Каждый греется у очага воспоминаний прошлого или мечты. Мне не о чем мечтать особо, а вспоминать ни о чем не хочется. Моя девушка— моя жизнь, не успев расцвесть, замерзла в северных льдах, завязла в глубоких сугробах. И, не успев улыбнуться мне, состарилась без времени. Так и не порадовав меня своими руками. А может, не она виновата, не ее руки, а мои ослабли, и не удержали ее. В старых руках тепло и радость не держатся. В другом были крепки мои руки — погибель свою цепко удержали. И упустили жизнь. Потому, что не дорожил ею, подарком судьбы.

Ты был прав, не тому я радовался. Думал, что всю жизнь проживу молодым и без печалей. Ан, оглянулся, а рядом, не весна, зима лютая. Смеется в лицо. Всеми моими пороками оскалилась. Впереди — тьма могилы. Позади — оглянуться жутко. Одни ошибки. Как ножи. Их много. Их так много, что страшно сделать хоть один шаг назад, даже во сне.

Они того и гляди вонзятся в спину. И проколют насквозь не только тело, а и душу. Ох и трудно мне будет умирать. Ведь я за все свои ошибки, за все грехи свои сначала расплатиться должен. При жизни. Это вроде долги перед смертью отдать. Всех кредиторов ублажить. У всех испросить и вымолить прощенья. А долгов много. И кредиторы свирепы. Кто жив — не простит. А кого нет? У тех не вымолишь пощады. Собственной кровью за их боль и обиды плати. Сполна и с процентами. Да только ни сил, ни крови моей на всех уже не хватит. Видно, так и сдохну несостоятельным должником. А что есть состояние, Яровой? После суда я часто над этим задумывался.

Жизнь?

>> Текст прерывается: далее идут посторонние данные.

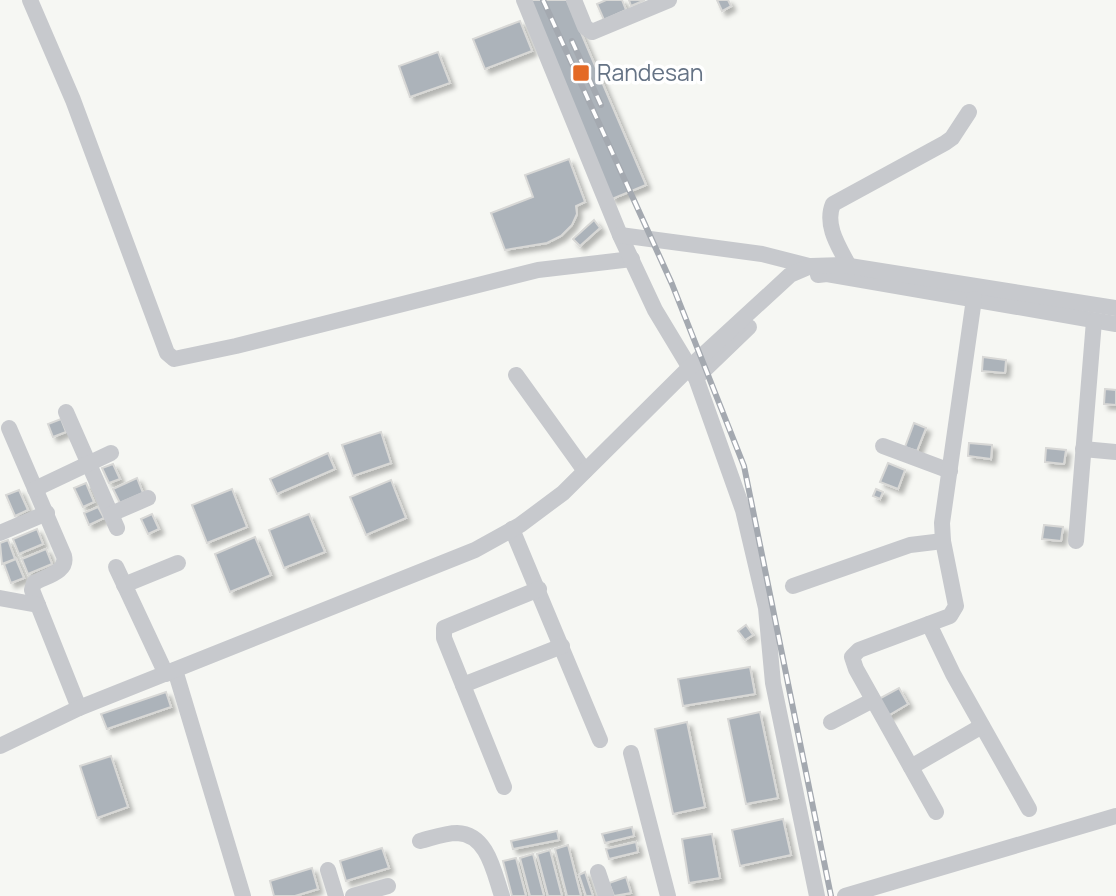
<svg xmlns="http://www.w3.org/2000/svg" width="1116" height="896" font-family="Manrope,sans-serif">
<defs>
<filter id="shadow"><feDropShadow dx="4.5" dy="4.5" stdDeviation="2" flood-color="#0004"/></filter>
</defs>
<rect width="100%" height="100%" fill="#f6f7f3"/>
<!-- building -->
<g fill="#acb3ba" stroke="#d8d8d6" stroke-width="2" filter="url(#shadow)">
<path d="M527,0H567L646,185L612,199Z"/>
<path d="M606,0H622L626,10L604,20L597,4Z"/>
<path d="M629,0H645L631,6Z"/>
<path d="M717,0H728L731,6L722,11Z"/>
<path d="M520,21L532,51L485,69L473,39Z"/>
<path d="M438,52L450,83L410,97L399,66Z"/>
<path d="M569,159L585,202L576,206L577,214L572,225L561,236L547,243L505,250L491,213L533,197L525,175Z"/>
<path d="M594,220L600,228L580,246L573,239Z"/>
<path d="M983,357L1006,360L1005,373L982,371Z"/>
<path d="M1105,389L1116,390V405L1104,404Z"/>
<path d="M61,419L66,432L53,437L48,424Z"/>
<path d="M914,423L926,428L917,451L905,447Z"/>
<path d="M381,432L391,463L353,476L342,445Z"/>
<path d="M969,443L992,445L991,459L968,456Z"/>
<path d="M1046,448L1066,450L1064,464L1045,462Z"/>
<path d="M328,453L335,469L277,494L270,479Z"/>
<path d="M888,463L905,470L898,489L880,482Z"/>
<path d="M113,464L120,479L109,483L102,468Z"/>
<path d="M137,478L143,493L120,503L113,489Z"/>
<path d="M391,480L406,518L366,535L350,497Z"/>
<path d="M86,483L94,502L83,507L74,488Z"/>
<path d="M232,489L247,527L207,543L192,505Z"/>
<path d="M876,489L883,492L880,499L873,496Z"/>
<path d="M19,490L28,510L15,516L6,495Z"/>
<path d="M98,507L104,518L89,525L84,513Z"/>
<path d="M152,514L159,529L148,534L141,519Z"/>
<path d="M309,514L325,552L284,568L269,530Z"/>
<path d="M1044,525L1063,527L1061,541L1042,539Z"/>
<path d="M37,529L43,544L19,554L13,539Z"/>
<path d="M255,537L271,575L230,592L215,554Z"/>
<path d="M8,540L15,559L2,564L0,543Z"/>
<path d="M46,549L52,564L28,574L22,559Z"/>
<path d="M16,559L24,578L11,583L4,564Z"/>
<path d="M746,625L753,635L745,640L738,631Z"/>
<path d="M750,667L755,694L683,706L678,679Z"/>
<path d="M899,688L908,704L886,717L877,700Z"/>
<path d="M166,692L171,707L107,729L101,714Z"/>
<path d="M760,712L778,798L746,804L728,719Z"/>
<path d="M687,722L705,807L673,814L655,729Z"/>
<path d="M111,756L128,807L97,818L80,766Z"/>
<path d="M783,819L791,855L740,866L732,830Z"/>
<path d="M632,827L634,836L605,843L602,834Z"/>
<path d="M557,831L559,840L513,849L511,841Z"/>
<path d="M712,834L720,878L689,883L682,839Z"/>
<path d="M636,842L638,852L609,859L606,849Z"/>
<path d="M568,845L581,896H567L555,849Z"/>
<path d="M382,848L389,868L346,881L340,861Z"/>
<path d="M550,850L562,896H548L537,854Z"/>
<path d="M533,854L544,896H530L520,858Z"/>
<path d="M516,858L526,896H512L503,861Z"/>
<path d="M312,868L318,889L295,896H274L270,881Z"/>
<path d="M585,872L593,896H586L579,875Z"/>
<path d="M626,877L631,893L614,896L609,883Z"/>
</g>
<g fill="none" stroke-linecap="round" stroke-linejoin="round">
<!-- minor -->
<g stroke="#c7c9cd" stroke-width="16">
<path d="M30,0L73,100L167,353L174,359L236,346L538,270L632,259"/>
<path d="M524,0L620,235L655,310L696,378L743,510L766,608L773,683L817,896"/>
<path d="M574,0L585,27L592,32L669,0"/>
<path d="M620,235L762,254L813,267"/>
<path d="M849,266C839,247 824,225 833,204L945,143L952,138L969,112"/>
<path d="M818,275L827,274L1116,324"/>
<path d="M516,375L585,471"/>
<path d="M696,378L749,327"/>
<path d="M66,412L117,528"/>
<path d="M9,428L64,556C68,572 46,576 34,583L32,590L79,708"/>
<path d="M883,446L950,471"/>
<path d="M1083,449L1116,452"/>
<path d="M35,489L111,453"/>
<path d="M111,514L148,498"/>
<path d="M512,529L600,740"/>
<path d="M0,533L47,513"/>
<path d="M1076,541L1094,321"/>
<path d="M116,567L166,674"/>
<path d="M124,585L178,563"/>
<path d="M793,586L910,545L943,541"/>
<path d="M0,598L38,605"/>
<path d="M929,624L953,674L1029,809"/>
<path d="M175,670L243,896"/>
<path d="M463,685L562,646"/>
<path d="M831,722L873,700"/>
<path d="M0,746L79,708L475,550L520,525L563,493L690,367L790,275L811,266L843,265L1116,308"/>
<path d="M631,753L668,896"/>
<path d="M911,767L982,726"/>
<path d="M504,787L444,638V628L539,589"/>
<path d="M936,812L856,669L852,657L859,650L950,616L956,606L943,541L942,523L974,299"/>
<path d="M420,841C432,838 445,833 457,833C488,834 494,873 502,896"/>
<path d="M328,870L336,896"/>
<path d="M598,872L606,896"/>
<path d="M353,896L388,886"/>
<path d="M845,896L1116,816"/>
</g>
<defs>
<g id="rail">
<path d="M543,0L672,284L744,466L831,896"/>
<path d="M572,41L601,105"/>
</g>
</defs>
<!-- rail casing -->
<use href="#rail" stroke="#a4a9b0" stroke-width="6"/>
<!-- rail -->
<use href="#rail" stroke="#fff" stroke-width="3.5" stroke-dasharray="10" stroke-linecap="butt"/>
</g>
<!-- markers -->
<rect fill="#e46a26" stroke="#fff" stroke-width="2.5" x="572" y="64" width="18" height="18" rx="3.5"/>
<g text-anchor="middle" stroke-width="7" stroke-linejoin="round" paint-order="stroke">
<!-- poi labels -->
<g font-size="23" fill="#657385" stroke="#fff" text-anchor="start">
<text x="597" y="81">Randesan</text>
</g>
</g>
</svg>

Но я не могу считать ее таковым. Ведь состояние либо приумножают, либо проматывают, по собственному желанию, а я не жил, приговоры отбывал. Счастье? А что это такое? Неузнанное нельзя считать состоянием.

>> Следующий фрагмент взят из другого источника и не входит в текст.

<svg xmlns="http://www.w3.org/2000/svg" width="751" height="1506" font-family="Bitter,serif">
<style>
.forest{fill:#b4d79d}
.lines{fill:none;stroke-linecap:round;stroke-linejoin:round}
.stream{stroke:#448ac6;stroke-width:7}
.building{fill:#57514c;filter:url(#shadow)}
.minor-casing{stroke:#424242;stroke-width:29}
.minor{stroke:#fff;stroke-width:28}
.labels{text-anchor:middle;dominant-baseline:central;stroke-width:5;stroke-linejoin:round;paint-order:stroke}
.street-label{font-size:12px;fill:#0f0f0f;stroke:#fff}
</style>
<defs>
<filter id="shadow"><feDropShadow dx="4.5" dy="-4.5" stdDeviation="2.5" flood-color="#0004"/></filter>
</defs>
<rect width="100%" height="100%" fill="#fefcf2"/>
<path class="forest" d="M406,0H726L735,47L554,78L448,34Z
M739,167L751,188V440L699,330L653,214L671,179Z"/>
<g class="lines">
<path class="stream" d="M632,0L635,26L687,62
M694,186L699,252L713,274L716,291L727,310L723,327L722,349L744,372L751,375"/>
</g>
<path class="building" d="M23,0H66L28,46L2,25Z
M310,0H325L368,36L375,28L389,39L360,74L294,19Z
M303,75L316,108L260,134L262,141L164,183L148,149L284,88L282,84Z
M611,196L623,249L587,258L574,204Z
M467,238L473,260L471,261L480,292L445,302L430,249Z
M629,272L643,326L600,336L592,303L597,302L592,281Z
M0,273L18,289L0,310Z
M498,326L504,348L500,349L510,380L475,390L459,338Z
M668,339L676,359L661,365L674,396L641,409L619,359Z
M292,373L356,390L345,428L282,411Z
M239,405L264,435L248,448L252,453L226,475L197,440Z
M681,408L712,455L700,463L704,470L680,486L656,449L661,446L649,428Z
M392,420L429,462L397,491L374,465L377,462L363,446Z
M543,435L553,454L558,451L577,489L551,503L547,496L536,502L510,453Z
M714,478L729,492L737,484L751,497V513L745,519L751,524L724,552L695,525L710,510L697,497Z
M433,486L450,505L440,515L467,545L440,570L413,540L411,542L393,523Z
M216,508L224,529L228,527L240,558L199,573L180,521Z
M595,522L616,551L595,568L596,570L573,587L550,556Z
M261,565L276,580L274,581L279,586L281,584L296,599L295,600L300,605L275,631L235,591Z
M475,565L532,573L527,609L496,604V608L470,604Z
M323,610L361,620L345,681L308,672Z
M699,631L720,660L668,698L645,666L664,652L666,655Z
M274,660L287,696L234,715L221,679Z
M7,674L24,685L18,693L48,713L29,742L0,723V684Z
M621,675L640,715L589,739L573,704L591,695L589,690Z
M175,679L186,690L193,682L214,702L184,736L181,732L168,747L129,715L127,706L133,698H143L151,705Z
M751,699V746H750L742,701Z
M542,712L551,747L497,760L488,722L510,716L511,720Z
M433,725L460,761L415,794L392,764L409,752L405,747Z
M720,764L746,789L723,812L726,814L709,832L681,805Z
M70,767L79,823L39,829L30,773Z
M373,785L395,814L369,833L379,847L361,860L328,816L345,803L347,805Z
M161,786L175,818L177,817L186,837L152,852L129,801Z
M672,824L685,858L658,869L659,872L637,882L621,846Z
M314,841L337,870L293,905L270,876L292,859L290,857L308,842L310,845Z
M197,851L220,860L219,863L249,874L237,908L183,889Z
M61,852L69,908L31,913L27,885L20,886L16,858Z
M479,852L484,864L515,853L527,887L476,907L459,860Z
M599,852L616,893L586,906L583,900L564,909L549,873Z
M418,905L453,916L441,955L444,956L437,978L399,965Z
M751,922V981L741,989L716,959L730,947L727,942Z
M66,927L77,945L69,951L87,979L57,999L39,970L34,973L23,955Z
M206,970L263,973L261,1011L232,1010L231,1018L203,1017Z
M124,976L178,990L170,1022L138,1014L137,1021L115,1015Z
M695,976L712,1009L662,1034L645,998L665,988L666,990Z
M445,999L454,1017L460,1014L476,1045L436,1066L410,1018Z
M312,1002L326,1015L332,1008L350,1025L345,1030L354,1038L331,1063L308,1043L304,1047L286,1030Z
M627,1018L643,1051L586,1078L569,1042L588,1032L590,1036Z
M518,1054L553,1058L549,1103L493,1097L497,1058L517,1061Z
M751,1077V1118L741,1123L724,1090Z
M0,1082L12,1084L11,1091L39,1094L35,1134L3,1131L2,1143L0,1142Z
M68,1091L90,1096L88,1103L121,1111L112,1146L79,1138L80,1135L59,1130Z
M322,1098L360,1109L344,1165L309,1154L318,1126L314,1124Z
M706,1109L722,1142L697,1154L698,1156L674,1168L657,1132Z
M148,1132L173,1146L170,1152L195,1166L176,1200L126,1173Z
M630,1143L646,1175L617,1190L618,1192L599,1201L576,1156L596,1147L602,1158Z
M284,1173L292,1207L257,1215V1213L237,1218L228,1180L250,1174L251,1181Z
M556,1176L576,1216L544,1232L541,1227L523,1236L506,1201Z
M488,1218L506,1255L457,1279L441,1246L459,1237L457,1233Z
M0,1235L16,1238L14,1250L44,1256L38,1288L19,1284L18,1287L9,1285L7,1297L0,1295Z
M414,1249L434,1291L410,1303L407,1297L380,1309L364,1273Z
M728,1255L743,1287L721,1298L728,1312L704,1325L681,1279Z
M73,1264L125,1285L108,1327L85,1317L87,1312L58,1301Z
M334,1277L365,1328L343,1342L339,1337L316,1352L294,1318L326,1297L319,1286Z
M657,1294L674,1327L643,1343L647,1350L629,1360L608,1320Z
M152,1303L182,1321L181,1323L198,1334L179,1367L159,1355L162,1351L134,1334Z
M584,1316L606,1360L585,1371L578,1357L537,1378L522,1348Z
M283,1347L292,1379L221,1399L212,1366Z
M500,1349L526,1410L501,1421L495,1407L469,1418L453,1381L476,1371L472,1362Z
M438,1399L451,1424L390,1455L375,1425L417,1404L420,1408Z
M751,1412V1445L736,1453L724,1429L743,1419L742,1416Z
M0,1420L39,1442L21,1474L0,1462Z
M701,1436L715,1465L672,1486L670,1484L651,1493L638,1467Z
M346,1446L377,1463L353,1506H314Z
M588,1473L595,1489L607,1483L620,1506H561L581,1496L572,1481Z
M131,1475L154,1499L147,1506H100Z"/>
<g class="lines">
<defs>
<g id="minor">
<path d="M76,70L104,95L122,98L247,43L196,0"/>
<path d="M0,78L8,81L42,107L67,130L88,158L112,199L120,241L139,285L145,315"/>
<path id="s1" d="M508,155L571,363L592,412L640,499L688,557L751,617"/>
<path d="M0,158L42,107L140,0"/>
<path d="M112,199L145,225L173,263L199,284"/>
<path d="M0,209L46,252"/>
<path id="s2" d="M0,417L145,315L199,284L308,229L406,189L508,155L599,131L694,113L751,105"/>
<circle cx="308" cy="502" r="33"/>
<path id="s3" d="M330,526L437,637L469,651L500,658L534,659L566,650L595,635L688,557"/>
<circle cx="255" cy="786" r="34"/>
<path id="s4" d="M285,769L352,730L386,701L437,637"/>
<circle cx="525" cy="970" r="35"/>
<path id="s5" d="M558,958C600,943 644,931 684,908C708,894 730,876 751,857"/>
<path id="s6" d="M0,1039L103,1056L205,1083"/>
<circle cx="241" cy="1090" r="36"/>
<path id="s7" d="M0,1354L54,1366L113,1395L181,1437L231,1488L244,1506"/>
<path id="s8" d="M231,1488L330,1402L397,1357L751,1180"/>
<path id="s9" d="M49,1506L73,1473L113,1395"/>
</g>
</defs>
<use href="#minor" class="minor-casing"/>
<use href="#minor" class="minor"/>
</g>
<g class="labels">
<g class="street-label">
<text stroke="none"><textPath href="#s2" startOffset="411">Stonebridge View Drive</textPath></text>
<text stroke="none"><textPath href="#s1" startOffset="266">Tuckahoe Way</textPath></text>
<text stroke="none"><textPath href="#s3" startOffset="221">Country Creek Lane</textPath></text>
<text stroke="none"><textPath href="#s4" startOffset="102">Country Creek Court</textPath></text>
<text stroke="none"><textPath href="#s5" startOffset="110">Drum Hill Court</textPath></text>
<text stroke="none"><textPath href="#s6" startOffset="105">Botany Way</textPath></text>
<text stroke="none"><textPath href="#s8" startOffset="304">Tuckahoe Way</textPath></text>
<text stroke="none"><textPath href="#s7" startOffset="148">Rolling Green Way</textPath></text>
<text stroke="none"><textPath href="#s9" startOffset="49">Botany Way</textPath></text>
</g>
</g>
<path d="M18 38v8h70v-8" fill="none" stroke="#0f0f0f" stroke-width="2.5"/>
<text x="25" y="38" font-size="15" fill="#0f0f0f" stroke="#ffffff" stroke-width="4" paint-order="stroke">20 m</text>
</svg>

Сын? Но родив, я не воспитал его. А и теперь боюсь этим заниматься, чтобы не принести вреда вторжением в его жизнь. Он есть у меня, мой сын. Но я не имею права считать его своим счастьем.Я слишком запоздало осознал себя отцом его и принес ему немало горя. Он рос без меня. Зная, что я не умер, что не ращу его по своей глупости.

Пожалуй, мертвым легче осознавать свою невольную разлуку с детьми. А вот живому, мне, как быть? Ведь я не только себя запятнал. Я поставил клеймо и на сыне. Ведь его спросят когда-то обо мне. Возможно, дети его. Мои внуки. Что ответит он им? Положим, они поймут. А люди? Чужие? Все ли простят? Возможно, за мою жизнь еще и сыну не раз горько будет. Услышит насмешки, укоры. Меня не раз недобрым словом вспомнит. Помехой я ему буду. Не сможет, глянув людям в глаза, не стыдясь назвать мое имя. Позором покрыто оно. Его я ничем не смою.

Ты прав, живущему бездумно, наградой перед роковым часом бывает раскаяние. Но и оно не поможет, не исправит прожитое.

Вчера, когда я проходил по промыслу, вдруг в голосе качалки послышался мне предсмертный стон Скальпа. Мне стало жутко. Будто я вовсе не на работе, а снова в Ереване. В том доме.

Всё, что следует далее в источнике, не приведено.